**Consignes:**
A) Quels personnages sont désignés par leur nom dans le résumé de l'extrait sur l'Anneau-Monde ? Cite-les tous.
B) Réécris le passage de l'extrait sur l'Anneau-Monde qui s'ouvre sur les mots contenant "L'Anneau-Monde de Larry" et se clôt sur "lecture en VO...", en y substituant "l'hiver dernier" à "cet été".
C) D'après l'extrait sur l'Anneau-Monde, quel âge Louis Wu a-t-il lorsqu'il rencontre son premier marionnettiste ?

**Extrait:**
>>>

Ringworld

L'Anneau-Monde de Larry Niven, c'est l'un de ces romans classiques (1970 tout de même) que je n'ai jamais lus et qui, c'est certain, manquent à ma culture SF. Je me suis donc attelé cet été à sa lecture en VO...
Résumé : 
Dans un futur pas trop éloigné, l'espèce humaine a réalisé le contact avec plusieurs autres espèces intelligentes, certaines hostiles - telle que celle des kzinti, des humanoïdes féliformes - et d'autres énigmatiques - telle que celle des marionnettistes de Pierson, à trois pattes et deux têtes. Louis Wu a dépassé les deux cents ans lorsqu'il rencontre son premier marionnettiste, qui l'entraîne dans une étrange aventure... Les marionnettistes ont en effet fui l'espace connu quelques temps auparavant car un cataclysme d'envergure galactique promet de balayer la région dans quelques milliers d'années : pour cette espèce ayant une forte aversion au risque, le moment était donc venu de plier bagage. Pourtant, un problème se fait jour : quelque part aux frontières de l'espace connu les marionnettistes ont détecté un système stellaire vidé de ses planètes par une espèce extraterrestre inconnue, qui a de surcroît construit un artefact surprenant : rien de moins qu'un anneau de la taille d'une orbite planétaire ! Nessus le marionnettiste recrute alors Louis Wu, mais aussi le kzin Parleur-aux-Animaux et la femme Teela Brown pour explorer l'Anneau-Monde et en arracher les secrets. Entre les partenaires méfiants les uns à l'égard des autres, la technologie qui dissimule bien des surprises et les dangers d'un artefact abandonné par ses créateurs pour des raisons inconnues, la mission promet de ne pas être de tout repos...
De ce livre, j'attendais une exploration en règle de cette structure géante et fascinante qui lui donne son titre. A mi-chemin entre le "big dumb object" du style Rama et la sphère de Dyson telle que celle d'Omale, l'Anneau-Monde apparaît un peu comme une création science-fictive bâtarde : projet d'ingénierie dantesque portant toutefois la marque des limitations de ses créateurs, capables de récupérer une partie de l'énergie d'une étoile mais pas pour autant de refermer la sphère autour d'elle pour en accaparer la totalité. Cette idée d'une société d'Ingénieurs talentueux sans pour autant avoir été capables de s'élever jusqu'au sublime est explicitée par l'auteur au fur et à mesure de son ouvrage : l'Anneau-Monde porte la marque des erreurs conceptuelles de ses créateurs, qui ont tout prévu hormis la chute de leur civilisation ! Rien, dans cette construction étonnante, ne garantit en effet la pérennité d'une culture vouée à l'effondrement : les machines se dégradent, les gens perdent la volonté ou même le savoir nécessaire à leur entretien, les villes se vident et les sociétés se décomposent, vivant désormais de miettes et dans les ruines, ou retournant même à la superstition - et les explorateurs naufragés auront bien des difficultés à trouver une combine pour reprendre l'espace...

<<<

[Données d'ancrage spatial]
>>>

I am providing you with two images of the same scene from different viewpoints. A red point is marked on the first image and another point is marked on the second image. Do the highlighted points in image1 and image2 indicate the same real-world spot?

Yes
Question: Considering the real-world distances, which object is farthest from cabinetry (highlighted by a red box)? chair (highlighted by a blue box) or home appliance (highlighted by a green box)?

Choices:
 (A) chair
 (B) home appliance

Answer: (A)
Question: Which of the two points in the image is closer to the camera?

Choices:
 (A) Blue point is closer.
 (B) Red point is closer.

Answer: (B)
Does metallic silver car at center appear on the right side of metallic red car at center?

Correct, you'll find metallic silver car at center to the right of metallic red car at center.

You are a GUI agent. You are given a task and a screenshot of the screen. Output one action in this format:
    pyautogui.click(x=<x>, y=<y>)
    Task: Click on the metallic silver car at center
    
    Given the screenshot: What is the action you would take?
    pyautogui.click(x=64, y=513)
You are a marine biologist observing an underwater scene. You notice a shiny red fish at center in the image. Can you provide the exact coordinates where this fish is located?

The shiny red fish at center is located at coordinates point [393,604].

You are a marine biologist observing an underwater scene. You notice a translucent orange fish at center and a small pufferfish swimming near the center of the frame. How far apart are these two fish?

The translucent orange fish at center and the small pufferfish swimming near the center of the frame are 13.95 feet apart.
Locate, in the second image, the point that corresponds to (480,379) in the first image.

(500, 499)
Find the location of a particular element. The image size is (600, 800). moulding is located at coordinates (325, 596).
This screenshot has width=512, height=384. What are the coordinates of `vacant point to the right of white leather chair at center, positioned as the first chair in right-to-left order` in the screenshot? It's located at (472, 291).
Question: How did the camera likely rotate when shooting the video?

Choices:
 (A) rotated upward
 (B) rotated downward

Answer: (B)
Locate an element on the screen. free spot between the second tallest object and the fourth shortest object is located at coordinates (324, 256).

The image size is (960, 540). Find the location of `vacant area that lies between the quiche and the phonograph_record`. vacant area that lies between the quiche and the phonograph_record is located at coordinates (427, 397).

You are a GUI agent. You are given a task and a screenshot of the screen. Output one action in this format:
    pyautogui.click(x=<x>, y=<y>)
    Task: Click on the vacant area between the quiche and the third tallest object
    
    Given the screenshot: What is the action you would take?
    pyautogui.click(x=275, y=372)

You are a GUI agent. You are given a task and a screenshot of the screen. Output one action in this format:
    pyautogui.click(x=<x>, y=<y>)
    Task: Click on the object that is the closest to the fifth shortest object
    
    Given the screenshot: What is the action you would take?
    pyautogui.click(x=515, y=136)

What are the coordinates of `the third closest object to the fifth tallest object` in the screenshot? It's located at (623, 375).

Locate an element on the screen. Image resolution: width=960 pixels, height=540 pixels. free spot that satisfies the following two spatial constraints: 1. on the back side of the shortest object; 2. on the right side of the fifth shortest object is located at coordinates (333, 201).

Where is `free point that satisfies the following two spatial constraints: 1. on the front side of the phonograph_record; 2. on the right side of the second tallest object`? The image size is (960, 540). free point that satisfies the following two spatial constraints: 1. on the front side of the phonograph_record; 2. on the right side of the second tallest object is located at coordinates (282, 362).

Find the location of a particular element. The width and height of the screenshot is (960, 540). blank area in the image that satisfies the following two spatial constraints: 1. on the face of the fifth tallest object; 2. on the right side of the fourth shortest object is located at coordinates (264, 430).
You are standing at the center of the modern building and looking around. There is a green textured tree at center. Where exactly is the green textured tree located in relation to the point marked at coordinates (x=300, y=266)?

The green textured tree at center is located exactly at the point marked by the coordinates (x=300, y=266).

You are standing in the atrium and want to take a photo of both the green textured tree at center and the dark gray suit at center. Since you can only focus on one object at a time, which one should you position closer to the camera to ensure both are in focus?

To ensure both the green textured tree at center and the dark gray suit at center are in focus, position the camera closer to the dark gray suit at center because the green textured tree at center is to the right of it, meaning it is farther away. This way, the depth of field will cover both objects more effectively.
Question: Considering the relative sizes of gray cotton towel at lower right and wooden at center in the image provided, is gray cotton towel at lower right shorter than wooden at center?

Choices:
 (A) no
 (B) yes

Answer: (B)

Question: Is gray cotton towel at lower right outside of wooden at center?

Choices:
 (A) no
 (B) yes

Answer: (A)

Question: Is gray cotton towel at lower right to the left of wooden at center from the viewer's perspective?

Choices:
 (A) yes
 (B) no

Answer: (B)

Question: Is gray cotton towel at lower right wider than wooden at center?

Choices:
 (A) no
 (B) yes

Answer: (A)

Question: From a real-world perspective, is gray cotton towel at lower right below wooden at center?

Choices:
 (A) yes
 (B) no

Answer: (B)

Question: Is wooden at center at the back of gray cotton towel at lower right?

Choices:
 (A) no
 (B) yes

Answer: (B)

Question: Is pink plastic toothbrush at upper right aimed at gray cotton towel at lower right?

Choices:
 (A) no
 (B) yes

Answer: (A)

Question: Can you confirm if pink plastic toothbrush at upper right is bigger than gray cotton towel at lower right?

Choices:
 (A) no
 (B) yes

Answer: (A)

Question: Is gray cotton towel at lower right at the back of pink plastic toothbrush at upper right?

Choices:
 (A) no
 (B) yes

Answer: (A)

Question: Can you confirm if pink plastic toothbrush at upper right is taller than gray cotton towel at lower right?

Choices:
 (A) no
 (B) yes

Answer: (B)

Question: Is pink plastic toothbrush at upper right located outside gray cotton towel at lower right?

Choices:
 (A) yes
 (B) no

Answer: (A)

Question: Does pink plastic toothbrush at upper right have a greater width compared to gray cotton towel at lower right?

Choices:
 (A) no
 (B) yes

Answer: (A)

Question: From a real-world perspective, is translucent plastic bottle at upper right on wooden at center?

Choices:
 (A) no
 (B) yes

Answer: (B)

<<<

**Réponses:**
A) Louis Wu, Nessus, Parleur-aux-Animaux, Teela Brown

B)
L'Anneau-Monde de Larry Niven, c'est l'un de ces romans classiques (1970 tout de même) que je n'ai jamais lus et qui, c'est certain, manquent à ma culture SF. Je me suis donc attelé l'hiver dernier à sa lecture en VO...

C) Il a dépassé les deux cents ans.